As Americans prepare to file their tax returns this April, they may be surprised to learn that they're paying higher rates than some of the largest companies in the land.
On Feb. 3, President George W. Bush proposed a US$2.23 trillion budget that would leave the US with a record US$307 billion deficit. Given that gap, Federal Reserve Chairman Alan Greenspan has urged Congress to restrain spending and has questioned the president's proposal for US$690 million in new tax cuts.
"There should be little disagreement about the need to reestablish budget discipline," Greenspan told the House Financial Services Committee on Feb. 10.
Some lawmakers say the US needs to reestablish corporate tax discipline too. Enron Corp has avoided taxes in recent years with "incredibly complicated transactions," according to a report made public by the Senate Finance Committee on Feb. 13. The company set up 692 units in the Cayman Islands as part of a strategy to avoid taxes. The study called for new penalties to limit tax shelters.
"We are going to have the veil torn off the world of tax shelters and the world of manipulation of accounting," said Senator Charles Grassley, chairman of the Senate Finance Committee, as congressional investigators released the report this month.

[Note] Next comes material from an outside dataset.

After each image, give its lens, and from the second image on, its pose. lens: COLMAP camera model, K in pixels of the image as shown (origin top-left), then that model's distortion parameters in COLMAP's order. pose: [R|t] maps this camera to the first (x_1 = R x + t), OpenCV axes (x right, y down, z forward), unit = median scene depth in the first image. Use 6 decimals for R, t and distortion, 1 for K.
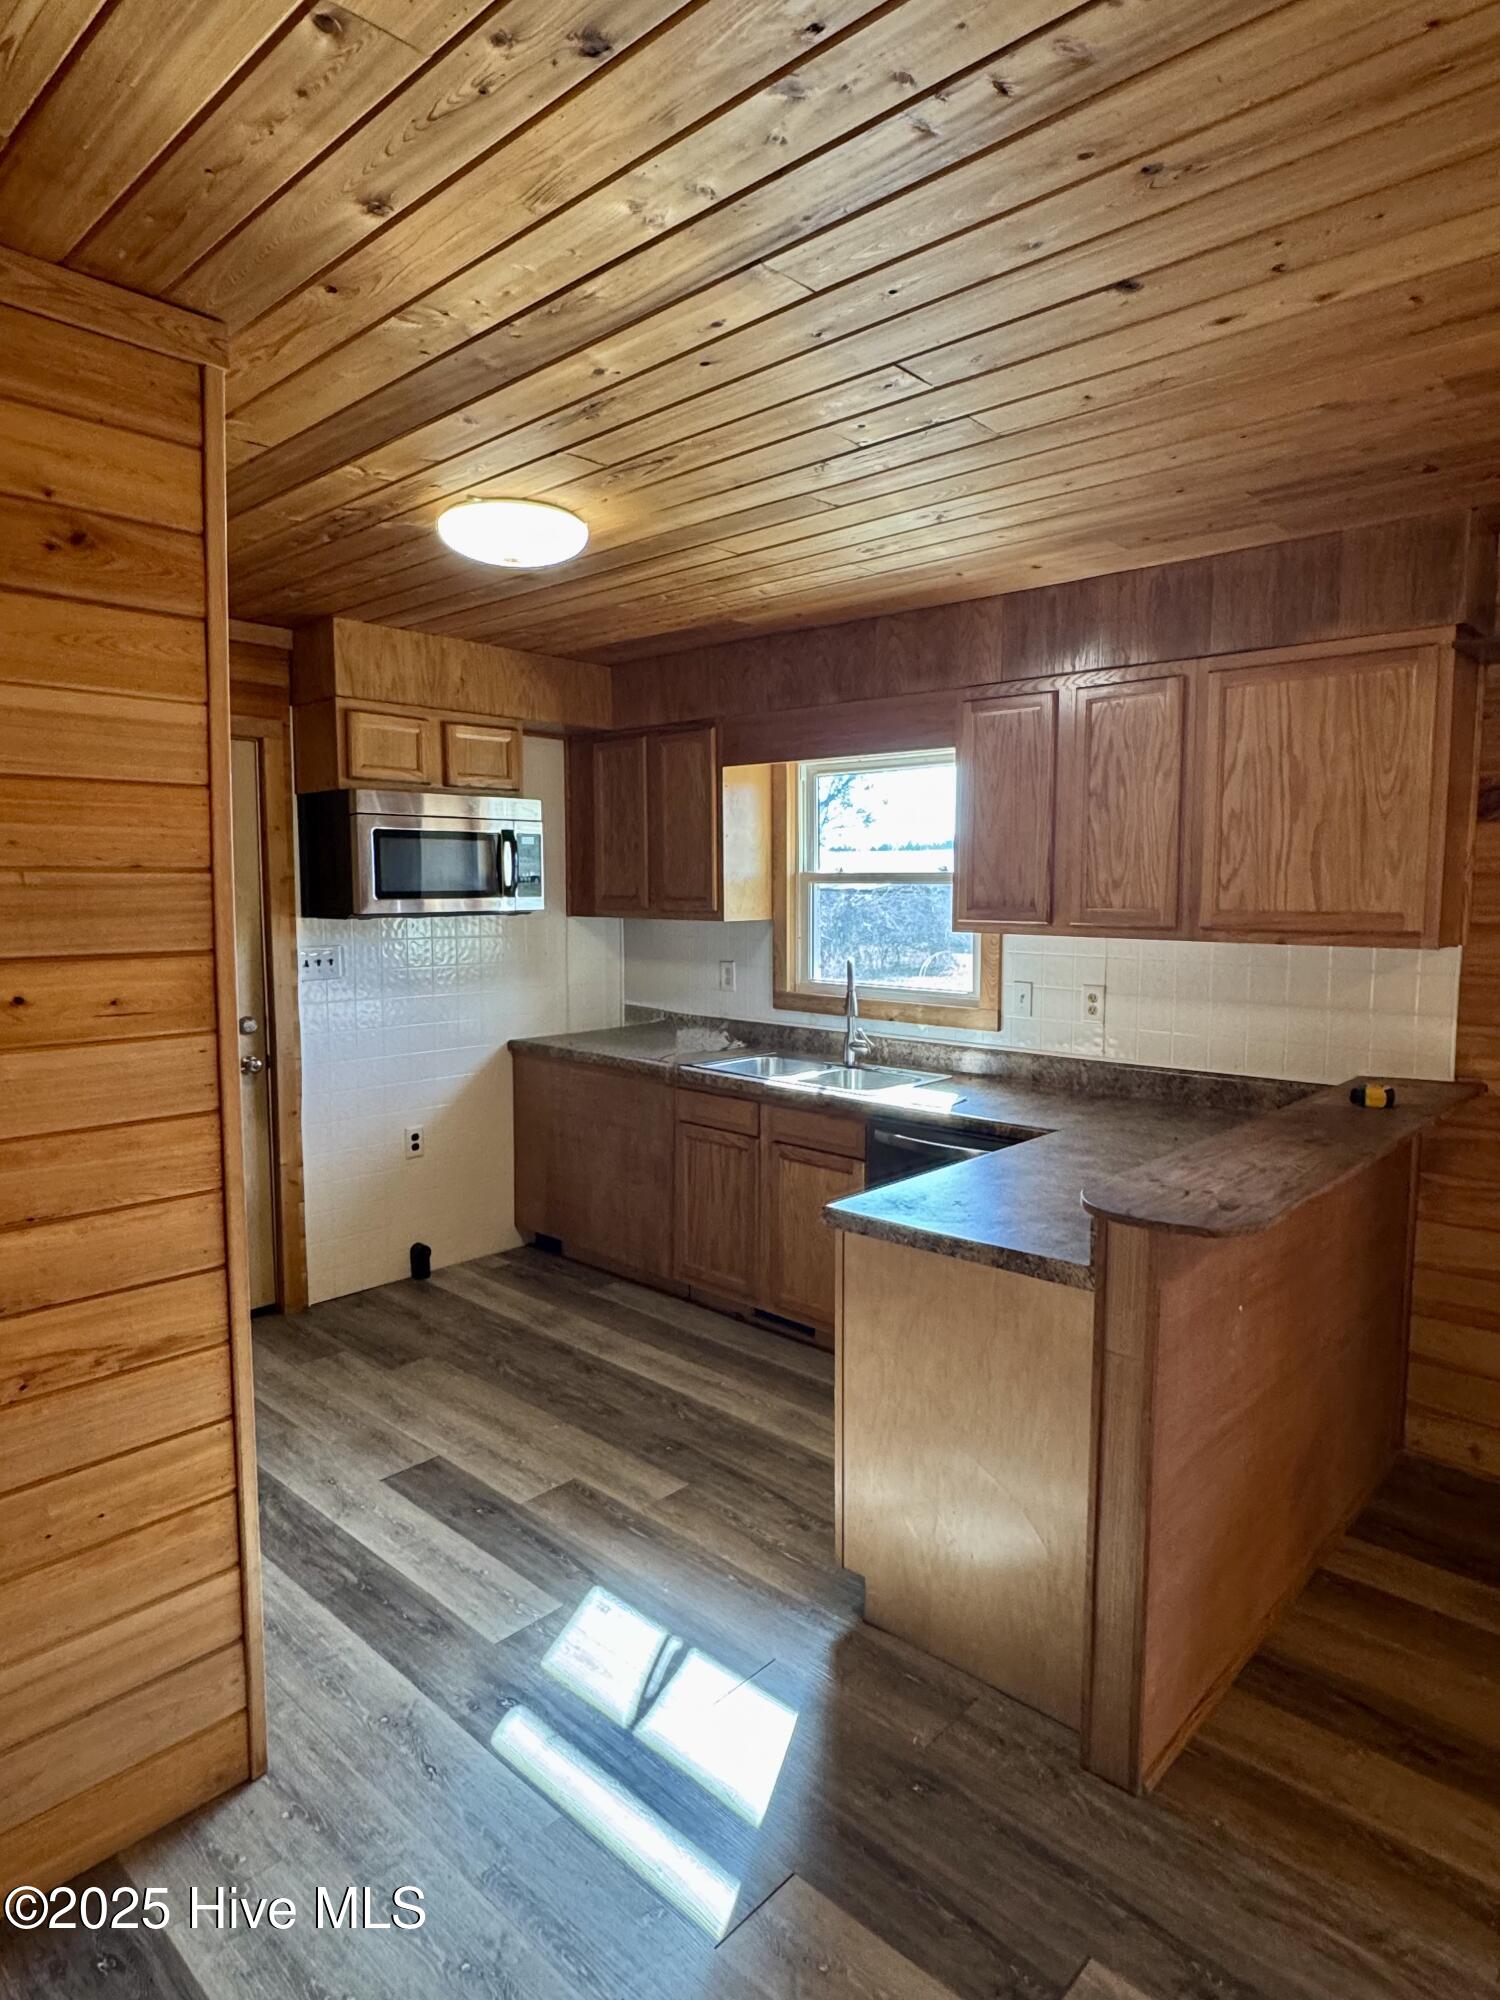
lens RADIAL K [[1166.5, 0, 749.4], [0, 1166.5, 995.5], [0, 0, 1]] dist [-0.003190, 0.000249]
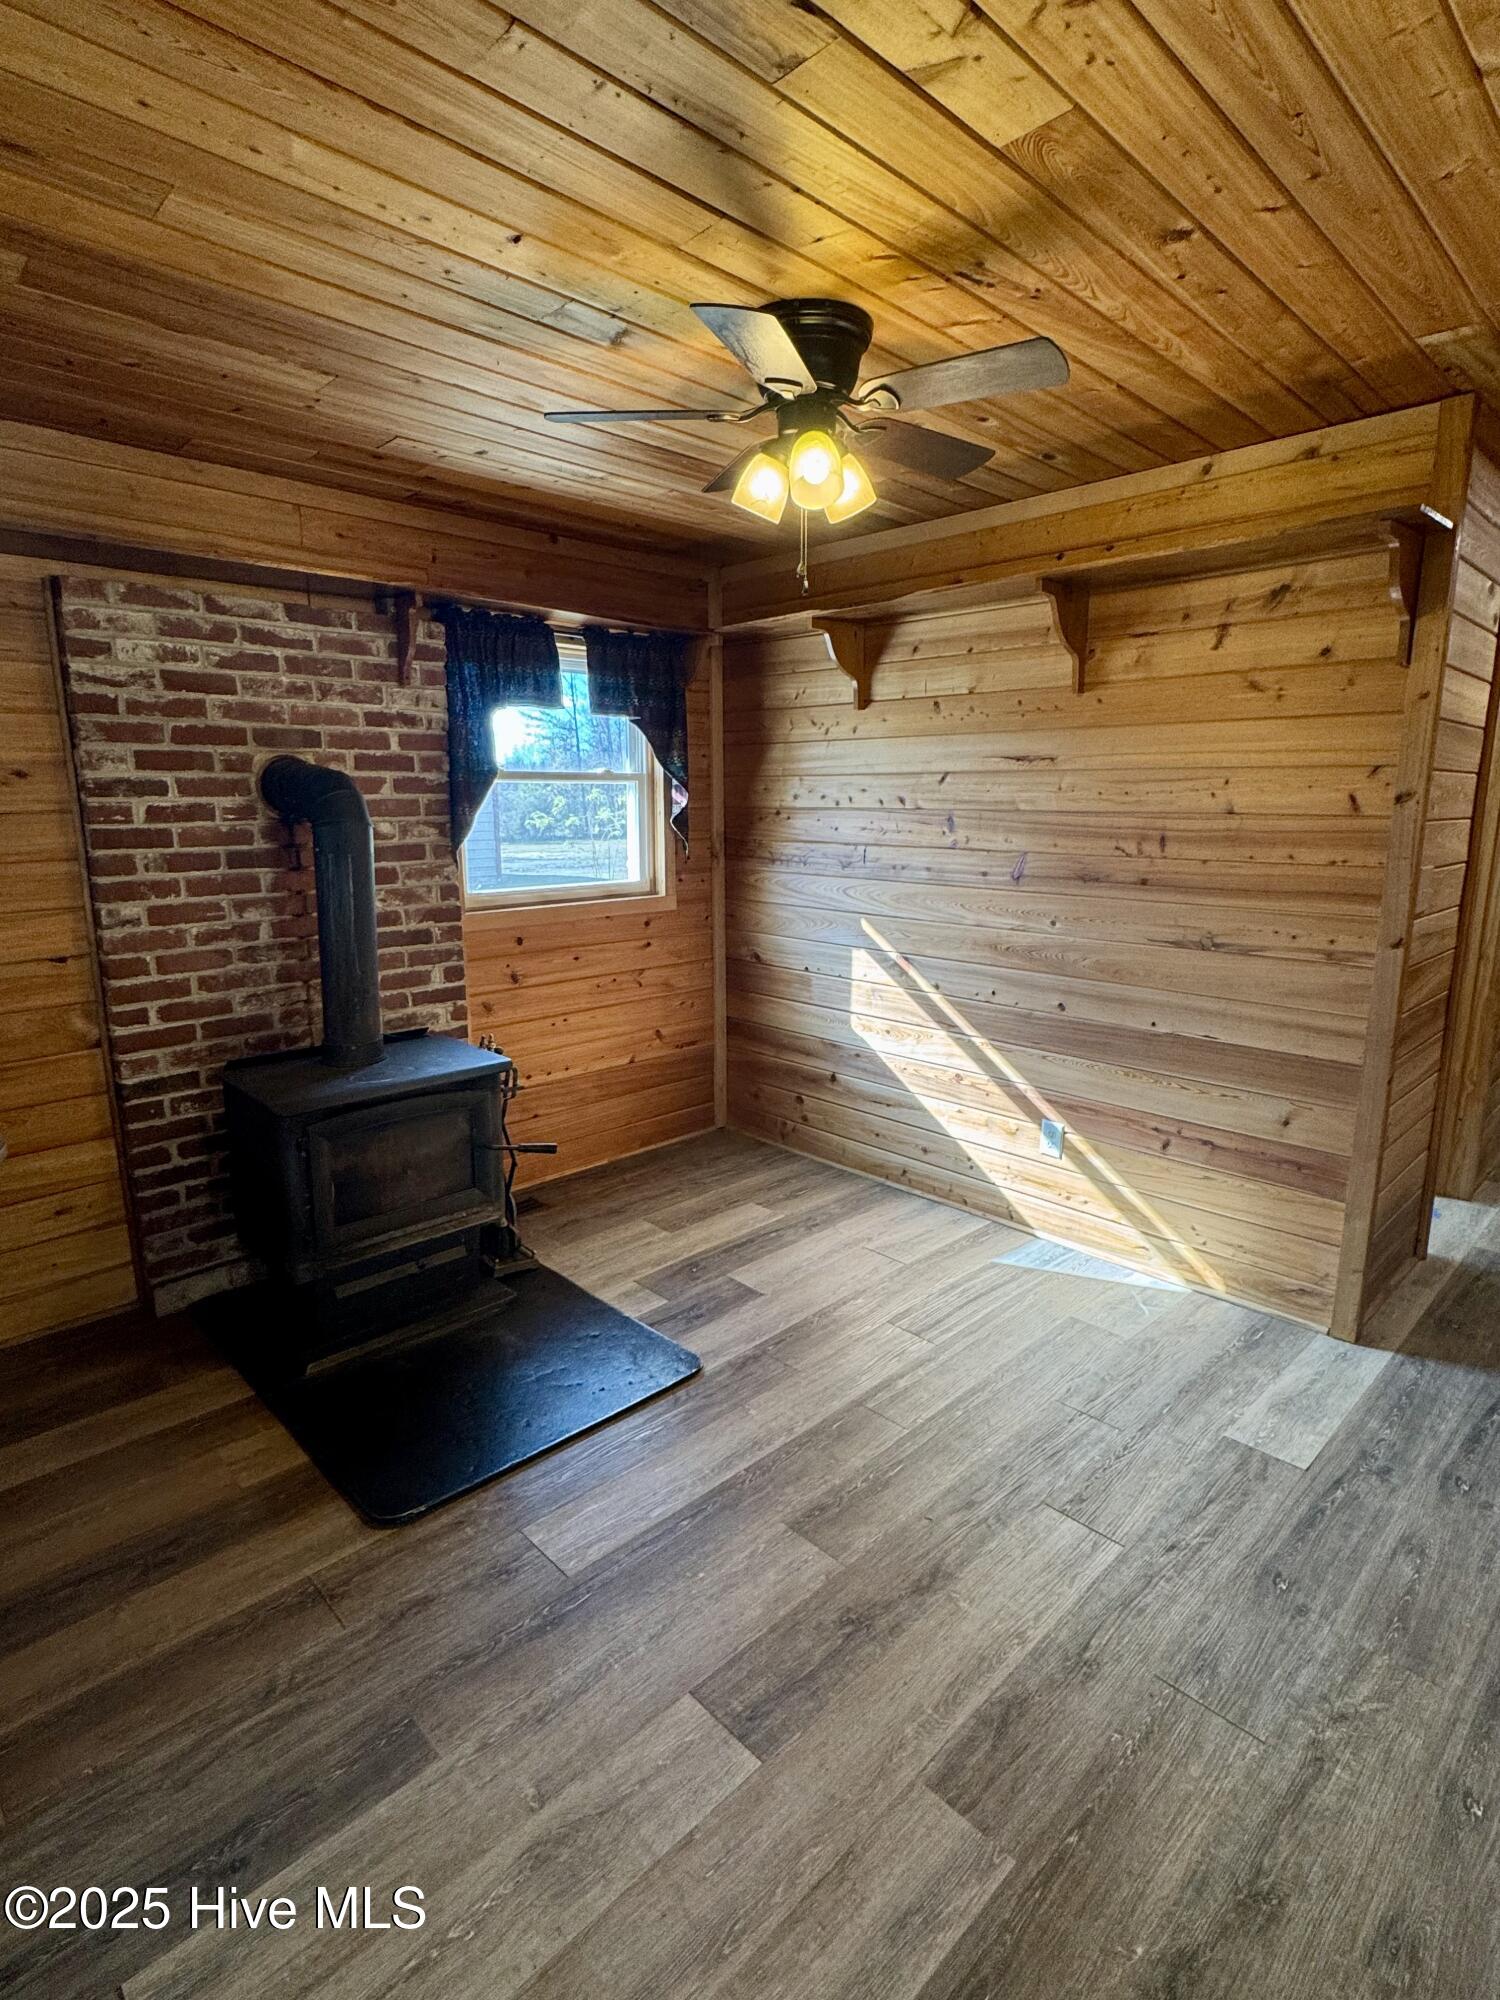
lens RADIAL K [[1005.0, 0, 752.8], [0, 1005.0, 1000.7], [0, 0, 1]] dist [-0.003613, 0.000545]
pose [[0.049395, -0.202422, 0.978052, -0.160365], [0.100483, 0.975286, 0.196775, -0.002437], [-0.993712, 0.088558, 0.068515, 0.235779]]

Many US companies regularly -- and legally -- minimize their income taxes. In 2001, eight of the 30 companies in the Dow Jones Industrial Average, among them General Electric Co and Microsoft Corp, paid taxes amounting to less than 20 percent of their operating profit, according to Bloomberg data. The top 2001 tax rate for individuals was 39.1 percent.
Companies use a variety of methods to reduce taxes, ranging from credits for research to breaks on employee stock options.

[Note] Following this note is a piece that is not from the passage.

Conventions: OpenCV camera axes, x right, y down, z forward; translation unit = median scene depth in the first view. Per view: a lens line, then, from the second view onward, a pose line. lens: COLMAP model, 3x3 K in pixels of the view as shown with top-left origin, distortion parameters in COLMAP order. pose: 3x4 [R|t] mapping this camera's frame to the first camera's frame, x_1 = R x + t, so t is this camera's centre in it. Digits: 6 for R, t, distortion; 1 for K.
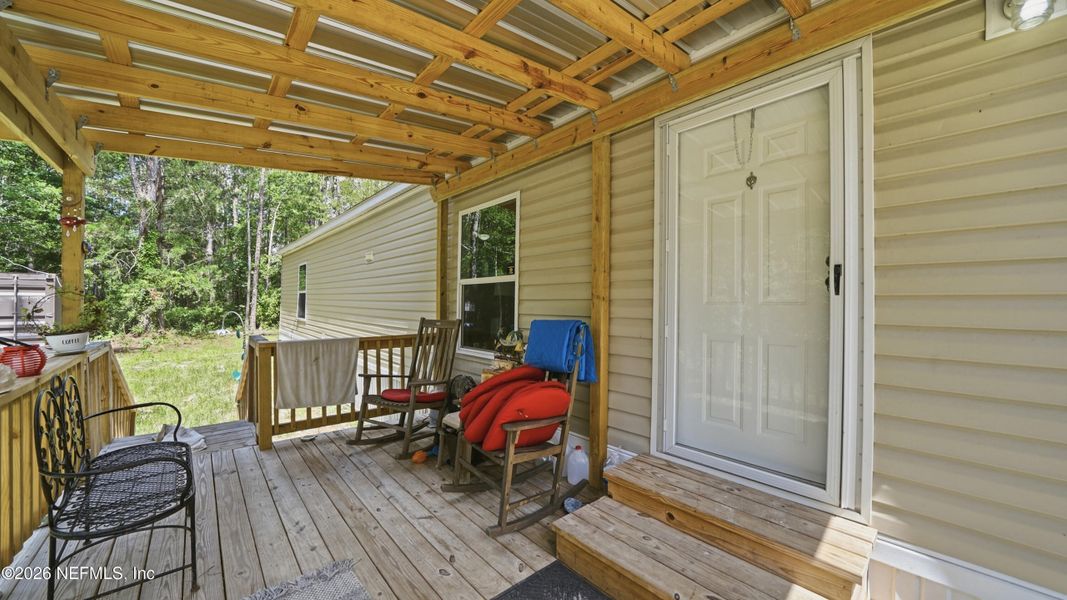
lens RADIAL K [[375.6, 0, 530.6], [0, 375.6, 306.8], [0, 0, 1]] dist [-0.026376, 0.003881]
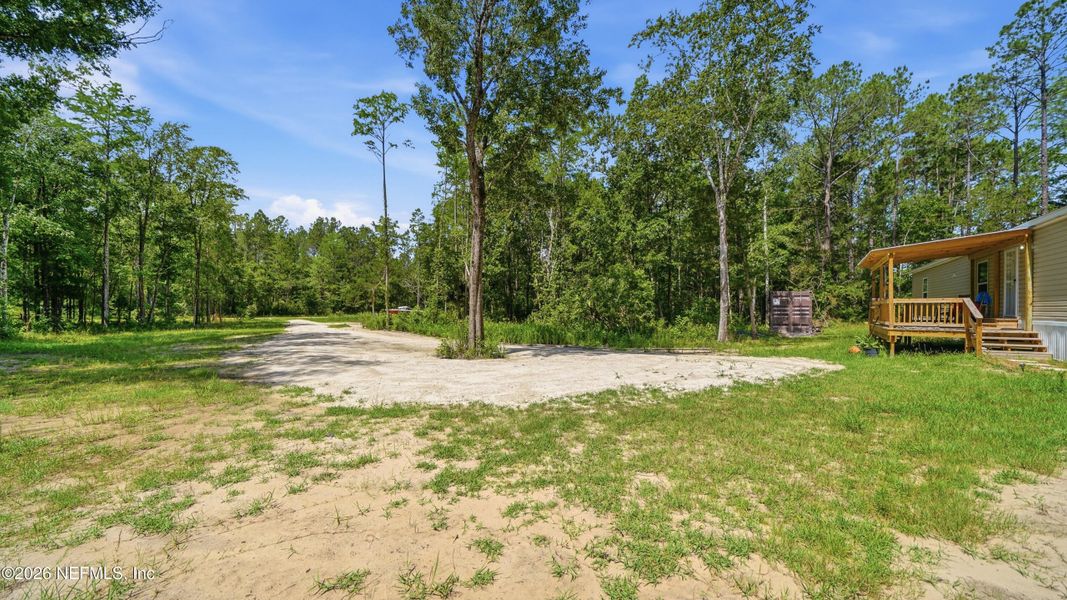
lens RADIAL K [[375.6, 0, 530.6], [0, 375.6, 306.8], [0, 0, 1]] dist [-0.026376, 0.003881]
pose [[0.176853, -0.017869, -0.984075, 0.534857], [-0.007784, 0.999779, -0.019553, 0.051983], [0.984206, 0.011118, 0.176675, -0.807964]]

When employees exercise their options, companies can take a tax deduction for the difference between what the employees pay for the stock and its market price. Such deductions cut Microsoft's tax bill by US$9.2 billion from 2000 to last year, says spokeswoman Caroline Boren.
``This is a standard deduction,'' Boren says.
General Electric has reduced its bill through tax-advantaged transactions done by its leasing unit, General Electric Capital Services, according to a 2000 study by the Washington-based Institute of Taxation and Economic Policy. From 1996 to 1998, GE received US$6.9 billion in tax breaks -- more than any other US company, according to the study.
In its 10-K filing with the US Securities and Exchange Commission, GE said its effective tax rate in 2001 was 27.8 percent. That's the rate at which GE was taxed on earnings after the company covered its costs and excluded one-time profits or losses from such variables as exchange rates. GE paid US$1.49 billion in taxes that year, the equivalent of 7.4 percent of its operating profit.
GE does business in more than 100 countries and has benefited from low tax rates outside the US, says spokesman David Frail.
The US has the fourth-highest corporate income tax rate in the 30-nation OECD, according to a January 2002 study by accounting firm KPMG International.